## TEXT BLOCK
## BEGIN

Train Network on Image and Feature Data

This example shows how to train a network that classifies handwritten digits using both image and feature input data.

Load Training Data

Load the digits images XTrain, labels YTrain, and clockwise rotation angles anglesTrain. Create an arrayDatastore object for the images, labels, and the angles, and then use the combine function to make a single datastore that contains all of the training data. Extract the class names and the height, width, number of channels, and number of nondiscrete responses.

[XTrain,YTrain,anglesTrain] = digitTrain4DArrayData;

dsXTrain = arrayDatastore(XTrain,'IterationDimension',4);
dsAnglesTrain = arrayDatastore(anglesTrain);
dsYTrain = arrayDatastore(YTrain);

dsTrain = combine(dsXTrain,dsAnglesTrain,dsYTrain);

classes = categories(YTrain);
[h,w,c,numObservations] = size(XTrain);

Display 20 random training images.

numTrainImages = numel(YTrain);
figure
idx = randperm(numTrainImages,20);
for i = 1:numel(idx)
    subplot(4,5,i)    
    imshow(XTrain(:,:,:,idx(i)))
    title("Angle: " + anglesTrain(idx(i)))
end

Define Network

Define the size of the input image, the number of features of each observation, the number of classes, and the size and number of filters of the convolution layer.

imageInputSize = [h w c];
numFeatures = 1;
numClasses = numel(classes);
filterSize = 5;
numFilters = 16;

To create a network with two input layers, you must define the network in two parts and join them, for example, by using a concatenation layer.

Define the first part of the network. Define the image classification layers and include a concatenation layer before the last fully connected layer.

layers = [
    imageInputLayer(imageInputSize,'Normalization','none','Name','images')
    convolution2dLayer(filterSize,numFilters,'Name','conv')
    reluLayer('Name','relu')
    fullyConnectedLayer(50,'Name','fc1')
    concatenationLayer(1,2,'Name','concat')
    fullyConnectedLayer(numClasses,'Name','fc2')
    softmaxLayer('Name','softmax')];

Convert the layers to a layer graph.

## END

[Data excerpts]
## BEGIN

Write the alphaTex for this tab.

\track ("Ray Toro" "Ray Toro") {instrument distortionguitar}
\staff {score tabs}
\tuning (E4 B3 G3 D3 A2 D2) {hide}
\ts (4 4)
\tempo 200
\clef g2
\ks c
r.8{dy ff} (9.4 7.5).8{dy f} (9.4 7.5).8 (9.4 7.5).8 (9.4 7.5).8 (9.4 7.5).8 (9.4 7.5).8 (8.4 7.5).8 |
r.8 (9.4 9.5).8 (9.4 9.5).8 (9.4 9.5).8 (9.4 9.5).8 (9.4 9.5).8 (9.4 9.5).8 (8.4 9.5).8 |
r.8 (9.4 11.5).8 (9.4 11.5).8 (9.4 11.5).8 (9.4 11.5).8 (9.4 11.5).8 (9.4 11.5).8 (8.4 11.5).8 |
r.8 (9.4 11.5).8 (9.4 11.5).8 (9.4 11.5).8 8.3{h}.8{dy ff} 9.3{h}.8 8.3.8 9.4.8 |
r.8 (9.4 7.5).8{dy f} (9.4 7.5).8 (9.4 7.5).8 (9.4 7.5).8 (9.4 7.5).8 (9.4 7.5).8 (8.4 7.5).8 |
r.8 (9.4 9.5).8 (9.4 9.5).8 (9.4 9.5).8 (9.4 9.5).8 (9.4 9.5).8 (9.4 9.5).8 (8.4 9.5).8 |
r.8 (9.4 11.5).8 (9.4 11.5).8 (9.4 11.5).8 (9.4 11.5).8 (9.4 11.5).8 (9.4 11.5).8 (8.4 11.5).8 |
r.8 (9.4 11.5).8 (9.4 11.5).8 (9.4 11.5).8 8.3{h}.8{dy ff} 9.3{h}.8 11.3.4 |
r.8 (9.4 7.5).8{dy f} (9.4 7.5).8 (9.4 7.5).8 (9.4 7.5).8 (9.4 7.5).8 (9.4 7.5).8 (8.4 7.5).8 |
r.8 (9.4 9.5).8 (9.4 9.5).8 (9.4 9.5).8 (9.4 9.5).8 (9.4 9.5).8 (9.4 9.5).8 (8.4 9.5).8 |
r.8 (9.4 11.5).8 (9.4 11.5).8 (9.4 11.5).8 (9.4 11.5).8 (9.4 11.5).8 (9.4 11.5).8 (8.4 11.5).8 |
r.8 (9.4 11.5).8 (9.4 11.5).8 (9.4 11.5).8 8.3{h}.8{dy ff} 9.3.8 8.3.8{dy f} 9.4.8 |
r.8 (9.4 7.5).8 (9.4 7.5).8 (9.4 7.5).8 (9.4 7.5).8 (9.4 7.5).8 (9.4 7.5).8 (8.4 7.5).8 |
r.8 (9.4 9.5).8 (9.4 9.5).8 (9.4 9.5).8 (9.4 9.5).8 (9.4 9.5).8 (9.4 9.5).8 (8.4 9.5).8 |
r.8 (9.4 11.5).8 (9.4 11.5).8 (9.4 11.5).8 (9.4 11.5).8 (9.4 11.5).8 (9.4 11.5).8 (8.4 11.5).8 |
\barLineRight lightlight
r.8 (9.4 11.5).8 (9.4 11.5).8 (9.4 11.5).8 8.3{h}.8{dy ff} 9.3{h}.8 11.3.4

## END

## STATED PROBLEM 1
In the text on training a network with image and feature data, how many filters does the convolution layer use?
## STATED PROBLEM 2
In the text on training a network with image and feature data, rewrite everything from "imageInputSize = [h" down to "reluLayer('Name','relu')", putting "numKernels" wherever "numFilters" appears.
## STATED PROBLEM 3
Pick up the text on training a network with image and feature data where it stops, and write the next section.

## WRITTEN ANSWER 1
16

## WRITTEN ANSWER 2
imageInputSize = [h w c];
numFeatures = 1;
numClasses = numel(classes);
filterSize = 5;
numKernels = 16;

To create a network with two input layers, you must define the network in two parts and join them, for example, by using a concatenation layer.

Define the first part of the network. Define the image classification layers and include a concatenation layer before the last fully connected layer.

layers = [
    imageInputLayer(imageInputSize,'Normalization','none','Name','images')
    convolution2dLayer(filterSize,numKernels,'Name','conv')
    reluLayer('Name','relu')

## WRITTEN ANSWER 3
lgraph = layerGraph(layers);

For the second part of the network, add a feature input layer and connect it to the second input of the concatenation layer.

featInput = featureInputLayer(numFeatures,'Name','features');
lgraph = addLayers(lgraph, featInput);
lgraph = connectLayers(lgraph, 'features', 'concat/in2');

Visualize the network.

figure
plot(lgraph)

Create a dlnetwork object.

dlnet = dlnetwork(lgraph);

When using the functions predict and forward on a dlnetwork object, the input arguments must match the order given by the InputNames property of the dlnetwork object. Inspect the name and order of the input layers.

dlnet.InputNames

ans = 1×2 cell
    {'images'}    {'features'}

Define Model Gradients Function

The modelGradients function, listed in the Model Gradients Function section of the example, takes a dlnetwork object dlnet, a mini-batch of input image data dlX1, a mini-batch of input feature data dlX2, with corresponding labels dlY and returns the gradients of the loss with respect to the learnable parameters in dlnet, the network state, and the loss.

Specify Training Options

Train with a mini-batch size of 128 for 15 epochs.

numEpochs = 15;
miniBatchSize = 128;

Specify the options for SGDM optimization. Specify an initial learn rate of 0.01 with a decay of 0.01, and momentum of 0.9.

learnRate = 0.01;
decay = 0.01;
momentum = 0.9;

To monitor the training progress, you can plot the training loss after each iteration. Create the variable plots that contains "training-progress". If you do not want to plot the training progress, then set this value to "none".

plots = "training-progress";

Train Model

Train the model using a custom training loop. Initialize the velocity parameter for the SGDM solver.

velocity = [];

Use minibatchqueue to process and manage mini-batches of images during training. For each mini-batch:

Use the custom mini-batch preprocessing function preprocessData (defined at the end of this example) to one-hot encode the class labels.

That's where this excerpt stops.